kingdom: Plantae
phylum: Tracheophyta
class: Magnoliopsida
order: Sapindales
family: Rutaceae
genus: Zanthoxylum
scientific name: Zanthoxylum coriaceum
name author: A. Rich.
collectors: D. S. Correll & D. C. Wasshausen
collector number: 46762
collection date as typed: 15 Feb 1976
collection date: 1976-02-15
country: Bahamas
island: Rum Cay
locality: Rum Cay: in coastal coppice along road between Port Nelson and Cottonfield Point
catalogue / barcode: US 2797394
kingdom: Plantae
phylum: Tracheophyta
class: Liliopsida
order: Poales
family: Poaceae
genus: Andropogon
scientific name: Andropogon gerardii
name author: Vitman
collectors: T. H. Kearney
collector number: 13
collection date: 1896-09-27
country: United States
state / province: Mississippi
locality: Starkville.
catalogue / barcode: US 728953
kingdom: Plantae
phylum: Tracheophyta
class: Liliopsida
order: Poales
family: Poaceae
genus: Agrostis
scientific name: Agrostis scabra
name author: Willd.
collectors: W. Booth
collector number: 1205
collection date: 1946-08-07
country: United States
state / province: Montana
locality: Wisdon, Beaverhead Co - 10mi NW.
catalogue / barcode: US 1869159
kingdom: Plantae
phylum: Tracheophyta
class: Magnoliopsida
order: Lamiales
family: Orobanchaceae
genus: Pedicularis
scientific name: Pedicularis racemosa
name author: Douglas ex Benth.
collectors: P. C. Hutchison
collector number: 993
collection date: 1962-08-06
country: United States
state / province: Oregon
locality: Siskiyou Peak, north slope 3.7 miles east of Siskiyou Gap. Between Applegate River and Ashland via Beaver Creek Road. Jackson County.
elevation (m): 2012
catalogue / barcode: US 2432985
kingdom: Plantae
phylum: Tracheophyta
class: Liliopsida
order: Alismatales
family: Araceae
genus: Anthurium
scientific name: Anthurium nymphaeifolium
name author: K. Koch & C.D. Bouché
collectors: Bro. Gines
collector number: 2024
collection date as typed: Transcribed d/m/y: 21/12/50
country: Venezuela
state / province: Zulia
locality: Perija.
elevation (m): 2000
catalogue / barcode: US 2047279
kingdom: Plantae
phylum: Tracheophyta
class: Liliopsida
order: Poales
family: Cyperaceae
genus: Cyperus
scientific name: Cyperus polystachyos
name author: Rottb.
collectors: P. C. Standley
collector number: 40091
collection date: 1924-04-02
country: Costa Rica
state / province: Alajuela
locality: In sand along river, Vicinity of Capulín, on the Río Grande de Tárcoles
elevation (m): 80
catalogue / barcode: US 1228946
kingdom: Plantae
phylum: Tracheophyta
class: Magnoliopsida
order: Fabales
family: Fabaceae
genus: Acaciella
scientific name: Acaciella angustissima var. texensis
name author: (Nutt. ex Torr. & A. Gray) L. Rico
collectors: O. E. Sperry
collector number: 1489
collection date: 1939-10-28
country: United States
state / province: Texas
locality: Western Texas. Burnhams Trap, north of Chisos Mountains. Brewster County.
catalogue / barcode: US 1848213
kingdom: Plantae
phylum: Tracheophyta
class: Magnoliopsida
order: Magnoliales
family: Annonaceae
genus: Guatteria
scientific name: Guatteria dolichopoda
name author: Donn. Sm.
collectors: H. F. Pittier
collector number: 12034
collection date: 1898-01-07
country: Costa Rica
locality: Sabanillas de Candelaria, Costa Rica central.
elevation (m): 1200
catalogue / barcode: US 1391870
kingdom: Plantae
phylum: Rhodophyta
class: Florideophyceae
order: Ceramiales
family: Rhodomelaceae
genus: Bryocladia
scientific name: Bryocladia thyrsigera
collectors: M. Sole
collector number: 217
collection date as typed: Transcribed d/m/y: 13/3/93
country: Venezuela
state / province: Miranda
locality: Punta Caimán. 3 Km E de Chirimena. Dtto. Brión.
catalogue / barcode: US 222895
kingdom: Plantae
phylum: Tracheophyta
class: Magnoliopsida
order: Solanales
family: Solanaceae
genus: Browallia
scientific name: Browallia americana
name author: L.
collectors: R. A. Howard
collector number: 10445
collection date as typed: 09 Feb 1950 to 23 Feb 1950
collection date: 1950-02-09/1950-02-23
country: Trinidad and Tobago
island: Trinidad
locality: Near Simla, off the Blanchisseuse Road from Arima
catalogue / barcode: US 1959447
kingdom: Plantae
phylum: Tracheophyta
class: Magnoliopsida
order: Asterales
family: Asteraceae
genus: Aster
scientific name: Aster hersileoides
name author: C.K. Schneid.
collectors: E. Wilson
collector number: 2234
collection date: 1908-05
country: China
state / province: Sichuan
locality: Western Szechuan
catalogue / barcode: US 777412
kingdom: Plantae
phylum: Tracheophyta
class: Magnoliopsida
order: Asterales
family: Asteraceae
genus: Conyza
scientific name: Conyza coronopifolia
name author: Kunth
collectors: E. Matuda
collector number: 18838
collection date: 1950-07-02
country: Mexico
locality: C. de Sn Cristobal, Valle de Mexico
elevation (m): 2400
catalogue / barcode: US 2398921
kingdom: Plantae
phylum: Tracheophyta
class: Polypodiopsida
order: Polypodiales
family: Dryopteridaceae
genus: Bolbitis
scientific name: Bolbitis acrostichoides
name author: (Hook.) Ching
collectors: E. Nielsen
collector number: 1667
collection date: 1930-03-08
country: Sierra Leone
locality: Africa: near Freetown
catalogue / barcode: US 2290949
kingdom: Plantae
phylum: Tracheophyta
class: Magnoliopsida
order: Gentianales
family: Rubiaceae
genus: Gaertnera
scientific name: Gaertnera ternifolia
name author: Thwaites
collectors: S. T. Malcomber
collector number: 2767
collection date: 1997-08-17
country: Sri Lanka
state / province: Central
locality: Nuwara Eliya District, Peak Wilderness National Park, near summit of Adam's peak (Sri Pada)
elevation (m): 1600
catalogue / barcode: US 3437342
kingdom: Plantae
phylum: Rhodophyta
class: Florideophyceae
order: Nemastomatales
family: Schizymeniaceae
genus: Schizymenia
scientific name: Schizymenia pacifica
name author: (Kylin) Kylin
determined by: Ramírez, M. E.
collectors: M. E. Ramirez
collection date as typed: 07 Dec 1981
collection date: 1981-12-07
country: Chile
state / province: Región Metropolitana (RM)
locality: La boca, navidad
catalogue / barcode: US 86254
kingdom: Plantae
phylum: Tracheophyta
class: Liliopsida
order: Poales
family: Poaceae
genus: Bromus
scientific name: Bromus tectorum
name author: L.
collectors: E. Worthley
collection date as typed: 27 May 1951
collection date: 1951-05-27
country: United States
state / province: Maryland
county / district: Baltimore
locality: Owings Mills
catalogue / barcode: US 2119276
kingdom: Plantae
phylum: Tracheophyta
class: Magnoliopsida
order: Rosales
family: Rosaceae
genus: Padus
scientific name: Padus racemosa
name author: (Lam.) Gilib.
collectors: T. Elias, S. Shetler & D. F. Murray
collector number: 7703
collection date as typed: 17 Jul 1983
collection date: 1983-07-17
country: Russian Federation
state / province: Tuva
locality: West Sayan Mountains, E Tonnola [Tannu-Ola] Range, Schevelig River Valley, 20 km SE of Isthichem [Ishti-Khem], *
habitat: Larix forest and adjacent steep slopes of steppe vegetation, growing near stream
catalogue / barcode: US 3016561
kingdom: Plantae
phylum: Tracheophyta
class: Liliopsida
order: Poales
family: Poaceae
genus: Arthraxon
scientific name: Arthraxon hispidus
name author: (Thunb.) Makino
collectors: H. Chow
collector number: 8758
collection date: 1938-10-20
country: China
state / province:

________________________

Reproduce every line of the material above, unchanged and in the same order.

> _REPLY_:
kingdom: Plantae
phylum: Tracheophyta
class: Magnoliopsida
order: Sapindales
family: Rutaceae
genus: Zanthoxylum
scientific name: Zanthoxylum coriaceum
name author: A. Rich.
collectors: D. S. Correll & D. C. Wasshausen
collector number: 46762
collection date as typed: 15 Feb 1976
collection date: 1976-02-15
country: Bahamas
island: Rum Cay
locality: Rum Cay: in coastal coppice along road between Port Nelson and Cottonfield Point
catalogue / barcode: US 2797394
kingdom: Plantae
phylum: Tracheophyta
class: Liliopsida
order: Poales
family: Poaceae
genus: Andropogon
scientific name: Andropogon gerardii
name author: Vitman
collectors: T. H. Kearney
collector number: 13
collection date: 1896-09-27
country: United States
state / province: Mississippi
locality: Starkville.
catalogue / barcode: US 728953
kingdom: Plantae
phylum: Tracheophyta
class: Liliopsida
order: Poales
family: Poaceae
genus: Agrostis
scientific name: Agrostis scabra
name author: Willd.
collectors: W. Booth
collector number: 1205
collection date: 1946-08-07
country: United States
state / province: Montana
locality: Wisdon, Beaverhead Co - 10mi NW.
catalogue / barcode: US 1869159
kingdom: Plantae
phylum: Tracheophyta
class: Magnoliopsida
order: Lamiales
family: Orobanchaceae
genus: Pedicularis
scientific name: Pedicularis racemosa
name author: Douglas ex Benth.
collectors: P. C. Hutchison
collector number: 993
collection date: 1962-08-06
country: United States
state / province: Oregon
locality: Siskiyou Peak, north slope 3.7 miles east of Siskiyou Gap. Between Applegate River and Ashland via Beaver Creek Road. Jackson County.
elevation (m): 2012
catalogue / barcode: US 2432985
kingdom: Plantae
phylum: Tracheophyta
class: Liliopsida
order: Alismatales
family: Araceae
genus: Anthurium
scientific name: Anthurium nymphaeifolium
name author: K. Koch & C.D. Bouché
collectors: Bro. Gines
collector number: 2024
collection date as typed: Transcribed d/m/y: 21/12/50
country: Venezuela
state / province: Zulia
locality: Perija.
elevation (m): 2000
catalogue / barcode: US 2047279
kingdom: Plantae
phylum: Tracheophyta
class: Liliopsida
order: Poales
family: Cyperaceae
genus: Cyperus
scientific name: Cyperus polystachyos
name author: Rottb.
collectors: P. C. Standley
collector number: 40091
collection date: 1924-04-02
country: Costa Rica
state / province: Alajuela
locality: In sand along river, Vicinity of Capulín, on the Río Grande de Tárcoles
elevation (m): 80
catalogue / barcode: US 1228946
kingdom: Plantae
phylum: Tracheophyta
class: Magnoliopsida
order: Fabales
family: Fabaceae
genus: Acaciella
scientific name: Acaciella angustissima var. texensis
name author: (Nutt. ex Torr. & A. Gray) L. Rico
collectors: O. E. Sperry
collector number: 1489
collection date: 1939-10-28
country: United States
state / province: Texas
locality: Western Texas. Burnhams Trap, north of Chisos Mountains. Brewster County.
catalogue / barcode: US 1848213
kingdom: Plantae
phylum: Tracheophyta
class: Magnoliopsida
order: Magnoliales
family: Annonaceae
genus: Guatteria
scientific name: Guatteria dolichopoda
name author: Donn. Sm.
collectors: H. F. Pittier
collector number: 12034
collection date: 1898-01-07
country: Costa Rica
locality: Sabanillas de Candelaria, Costa Rica central.
elevation (m): 1200
catalogue / barcode: US 1391870
kingdom: Plantae
phylum: Rhodophyta
class: Florideophyceae
order: Ceramiales
family: Rhodomelaceae
genus: Bryocladia
scientific name: Bryocladia thyrsigera
collectors: M. Sole
collector number: 217
collection date as typed: Transcribed d/m/y: 13/3/93
country: Venezuela
state / province: Miranda
locality: Punta Caimán. 3 Km E de Chirimena. Dtto. Brión.
catalogue / barcode: US 222895
kingdom: Plantae
phylum: Tracheophyta
class: Magnoliopsida
order: Solanales
family: Solanaceae
genus: Browallia
scientific name: Browallia americana
name author: L.
collectors: R. A. Howard
collector number: 10445
collection date as typed: 09 Feb 1950 to 23 Feb 1950
collection date: 1950-02-09/1950-02-23
country: Trinidad and Tobago
island: Trinidad
locality: Near Simla, off the Blanchisseuse Road from Arima
catalogue / barcode: US 1959447
kingdom: Plantae
phylum: Tracheophyta
class: Magnoliopsida
order: Asterales
family: Asteraceae
genus: Aster
scientific name: Aster hersileoides
name author: C.K. Schneid.
collectors: E. Wilson
collector number: 2234
collection date: 1908-05
country: China
state / province: Sichuan
locality: Western Szechuan
catalogue / barcode: US 777412
kingdom: Plantae
phylum: Tracheophyta
class: Magnoliopsida
order: Asterales
family: Asteraceae
genus: Conyza
scientific name: Conyza coronopifolia
name author: Kunth
collectors: E. Matuda
collector number: 18838
collection date: 1950-07-02
country: Mexico
locality: C. de Sn Cristobal, Valle de Mexico
elevation (m): 2400
catalogue / barcode: US 2398921
kingdom: Plantae
phylum: Tracheophyta
class: Polypodiopsida
order: Polypodiales
family: Dryopteridaceae
genus: Bolbitis
scientific name: Bolbitis acrostichoides
name author: (Hook.) Ching
collectors: E. Nielsen
collector number: 1667
collection date: 1930-03-08
country: Sierra Leone
locality: Africa: near Freetown
catalogue / barcode: US 2290949
kingdom: Plantae
phylum: Tracheophyta
class: Magnoliopsida
order: Gentianales
family: Rubiaceae
genus: Gaertnera
scientific name: Gaertnera ternifolia
name author: Thwaites
collectors: S. T. Malcomber
collector number: 2767
collection date: 1997-08-17
country: Sri Lanka
state / province: Central
locality: Nuwara Eliya District, Peak Wilderness National Park, near summit of Adam's peak (Sri Pada)
elevation (m): 1600
catalogue / barcode: US 3437342
kingdom: Plantae
phylum: Rhodophyta
class: Florideophyceae
order: Nemastomatales
family: Schizymeniaceae
genus: Schizymenia
scientific name: Schizymenia pacifica
name author: (Kylin) Kylin
determined by: Ramírez, M. E.
collectors: M. E. Ramirez
collection date as typed: 07 Dec 1981
collection date: 1981-12-07
country: Chile
state / province: Región Metropolitana (RM)
locality: La boca, navidad
catalogue / barcode: US 86254
kingdom: Plantae
phylum: Tracheophyta
class: Liliopsida
order: Poales
family: Poaceae
genus: Bromus
scientific name: Bromus tectorum
name author: L.
collectors: E. Worthley
collection date as typed: 27 May 1951
collection date: 1951-05-27
country: United States
state / province: Maryland
county / district: Baltimore
locality: Owings Mills
catalogue / barcode: US 2119276
kingdom: Plantae
phylum: Tracheophyta
class: Magnoliopsida
order: Rosales
family: Rosaceae
genus: Padus
scientific name: Padus racemosa
name author: (Lam.) Gilib.
collectors: T. Elias, S. Shetler & D. F. Murray
collector number: 7703
collection date as typed: 17 Jul 1983
collection date: 1983-07-17
country: Russian Federation
state / province: Tuva
locality: West Sayan Mountains, E Tonnola [Tannu-Ola] Range, Schevelig River Valley, 20 km SE of Isthichem [Ishti-Khem], *
habitat: Larix forest and adjacent steep slopes of steppe vegetation, growing near stream
catalogue / barcode: US 3016561
kingdom: Plantae
phylum: Tracheophyta
class: Liliopsida
order: Poales
family: Poaceae
genus: Arthraxon
scientific name: Arthraxon hispidus
name author: (Thunb.) Makino
collectors: H. Chow
collector number: 8758
collection date: 1938-10-20
country: China
state / province:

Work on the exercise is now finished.